Can China make the leap to a high-income future?
A woman walks at the Bund in front of the financial district of Pudong in Shanghai. Image: REUTERS/Aly Song.
Erik Berglof
Director, Institute of Global Affairs, School of Public Policy, London School of Economics & Political Sciences“What if this is ‘as good as it gets’?” Jack Nicholson asks, as he walks through his psychiatrist’s waiting room in the eponymous film. At the recent meeting of G-20 finance ministers in Shanghai, participants were asking much the same question – and not just with regard to medium-term expectations of weak global growth. Many are now wondering whether China’s current growth rate will be as good as it gets for a long time to come.

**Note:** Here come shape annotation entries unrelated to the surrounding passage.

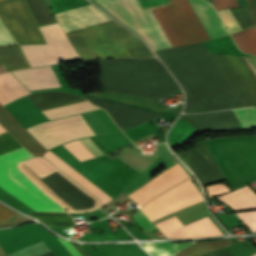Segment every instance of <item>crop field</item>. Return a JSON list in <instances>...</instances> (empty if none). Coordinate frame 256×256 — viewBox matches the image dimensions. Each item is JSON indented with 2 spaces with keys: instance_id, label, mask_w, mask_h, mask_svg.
I'll list each match as a JSON object with an SVG mask.
<instances>
[{
  "instance_id": "crop-field-1",
  "label": "crop field",
  "mask_w": 256,
  "mask_h": 256,
  "mask_svg": "<svg viewBox=\"0 0 256 256\" xmlns=\"http://www.w3.org/2000/svg\"><path fill=\"white\" fill-rule=\"evenodd\" d=\"M102 69L101 85L106 91L168 98L176 96L181 89L168 71L156 58L148 59H99ZM93 104L104 108L124 130L156 119L163 115L150 110L125 105L119 102L87 97Z\"/></svg>"
},
{
  "instance_id": "crop-field-2",
  "label": "crop field",
  "mask_w": 256,
  "mask_h": 256,
  "mask_svg": "<svg viewBox=\"0 0 256 256\" xmlns=\"http://www.w3.org/2000/svg\"><path fill=\"white\" fill-rule=\"evenodd\" d=\"M122 23L144 38L154 50L210 39L188 0L143 9L138 0H97Z\"/></svg>"
},
{
  "instance_id": "crop-field-3",
  "label": "crop field",
  "mask_w": 256,
  "mask_h": 256,
  "mask_svg": "<svg viewBox=\"0 0 256 256\" xmlns=\"http://www.w3.org/2000/svg\"><path fill=\"white\" fill-rule=\"evenodd\" d=\"M156 53L186 91L184 112L203 113L243 107L208 56L209 51L203 43Z\"/></svg>"
},
{
  "instance_id": "crop-field-4",
  "label": "crop field",
  "mask_w": 256,
  "mask_h": 256,
  "mask_svg": "<svg viewBox=\"0 0 256 256\" xmlns=\"http://www.w3.org/2000/svg\"><path fill=\"white\" fill-rule=\"evenodd\" d=\"M63 29L69 30L110 19L92 4L54 15ZM81 60L94 57H130L127 49L145 45L114 20H106L64 32Z\"/></svg>"
},
{
  "instance_id": "crop-field-5",
  "label": "crop field",
  "mask_w": 256,
  "mask_h": 256,
  "mask_svg": "<svg viewBox=\"0 0 256 256\" xmlns=\"http://www.w3.org/2000/svg\"><path fill=\"white\" fill-rule=\"evenodd\" d=\"M30 157L33 156L24 148L0 156V172L16 167L18 162ZM0 182L35 211L65 212L59 204L41 192L18 167L1 172Z\"/></svg>"
},
{
  "instance_id": "crop-field-6",
  "label": "crop field",
  "mask_w": 256,
  "mask_h": 256,
  "mask_svg": "<svg viewBox=\"0 0 256 256\" xmlns=\"http://www.w3.org/2000/svg\"><path fill=\"white\" fill-rule=\"evenodd\" d=\"M226 81L229 83L244 107L256 106V57H237L230 55L209 54Z\"/></svg>"
},
{
  "instance_id": "crop-field-7",
  "label": "crop field",
  "mask_w": 256,
  "mask_h": 256,
  "mask_svg": "<svg viewBox=\"0 0 256 256\" xmlns=\"http://www.w3.org/2000/svg\"><path fill=\"white\" fill-rule=\"evenodd\" d=\"M48 45L20 46L31 67L55 64L56 59L78 57L58 23L40 27Z\"/></svg>"
},
{
  "instance_id": "crop-field-8",
  "label": "crop field",
  "mask_w": 256,
  "mask_h": 256,
  "mask_svg": "<svg viewBox=\"0 0 256 256\" xmlns=\"http://www.w3.org/2000/svg\"><path fill=\"white\" fill-rule=\"evenodd\" d=\"M27 131L47 150L75 138L95 135L80 114L47 121Z\"/></svg>"
},
{
  "instance_id": "crop-field-9",
  "label": "crop field",
  "mask_w": 256,
  "mask_h": 256,
  "mask_svg": "<svg viewBox=\"0 0 256 256\" xmlns=\"http://www.w3.org/2000/svg\"><path fill=\"white\" fill-rule=\"evenodd\" d=\"M0 17L19 44L46 43L24 0L1 1Z\"/></svg>"
},
{
  "instance_id": "crop-field-10",
  "label": "crop field",
  "mask_w": 256,
  "mask_h": 256,
  "mask_svg": "<svg viewBox=\"0 0 256 256\" xmlns=\"http://www.w3.org/2000/svg\"><path fill=\"white\" fill-rule=\"evenodd\" d=\"M191 243L171 244L169 242L141 243L152 256H167ZM230 238L193 243L169 256H199L218 248L232 245Z\"/></svg>"
},
{
  "instance_id": "crop-field-11",
  "label": "crop field",
  "mask_w": 256,
  "mask_h": 256,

Determining the validity of such fears requires understanding what is driving China’s economic slowdown. Some offer a straightforward explanation: China, along with other major emerging economies, has become ensnared in the dreaded “middle-income trap,” unable to break through to advanced-economy status. But this assumes that some exogenous force or tendency causes countries to become “stuck” at a particular income level – a view that one academic study after another has debunked.
To be sure, countries do often struggle to achieve high-income status. According to the World Bank, only 13 of 101 countries classified as middle income in 1960 had reached high-income status in 2008. Moreover, some middle-income countries, after promising growth, spent decades “trapped” at a certain per capita income level. Argentina, for example, kept pace with the United States in per capita income growth from 1870 to 1940; since then, the gap has been widening steadily. In this manner, even countries that make it to high-income status sometimes regress to middle-income levels.
But there is no historical necessity that dictates that countries get stuck at particular levels of income. On the contrary, studies suggest that fast-growing low-income economies are also likely to become fast-growing middle-income economies, and ultimately to graduate to high-income status. If an economy gets stuck, it is because it has failed to adjust, as the basis for growth changes. And, in fact, the lack of capacity for self-transformation normally would have been visible at low-income levels, too.
What, exactly, does the needed adjustment entail? While the specifics vary across countries, the innovation-focused Neo-Schumpeterian growth theory, proposed by the economists Philippe Aghion and Peter Howitt, offers some important insights.
Aghion and Howitt view innovation as any change that leads to the introduction of new products or processes in the market where a firm operates. Countries far from the world technology frontier are better off imitating existing technologies and adapting them to local conditions, but over time such countries must improve their capacity for innovation. Studies have also shown a positive link between innovation and social mobility, and even between innovation and income inequality.
Central to the innovation-focused perspective is the notion that economic growth requires technology transfers and an environment in which new firms can form, grow, and exit (thereby reallocating factors of production to more successful firms). Quality of management obviously plays a key role, but institutions and human capital also matter; corruption, credit constraints, and lack of access to high-quality education all make economic transformation more difficult.
But fostering innovation is not a silver bullet. While providing returns to innovators can help to spur more innovation, it can also allow businesspeople to capture too large a share of the transformation process. For example, whereas Bill Gates has probably been good for economic transformation, the Mexican telecoms billionaire Carlos Slim has not. Encouraging one kind of innovator could easily give rise to the other.
What does all this mean for China? As the country attempts to create the conditions for greater genuine innovation, it must also address myriad short-term challenges. It is caught in a deflationary spiral, with falling prices and increased anxiety over the economy’s prospects reinforcing each other. And excessive lending to the corporate sector, particularly in manufacturing, has led to massive excess capacity and a growing mountain of bad debt, suppressing growth.
Compounding the challenge, China’s economy is more globally relevant and interconnected than ever before, which means that any action it takes can have far-reaching effects. With tried and tested policies unlikely to work in this new context, the government is having to improvise. And, as anxious markets clearly recognize, that approach carries the potential for policy mistakes.
Nonetheless, there is good reason to believe that China can succeed, given that the country’s economic history indicates an impressive capacity for transformation. Of course, China’s economy has come a long way since Deng Xiaoping initiated the policy of reform and opening up in 1978. But even in more recent years, the skill content in China’s output has improved radically, and resources have been successfully transferred from agriculture to the services sector, rather than to the manufacturing sector, where large state-owned firms still dominate many industries.
If the recent research debunking the middle-income trap is correct, China – one of history’s most miraculous growth stories – has a very good chance of succeeding in the transition to high-income status with similar vigor. The underlying structural changes that have occurred in China in recent years reinforce this optimism. China will need to continue reforms and overcome vested interests, particularly in the state-owned sector, but its chances of success remain high.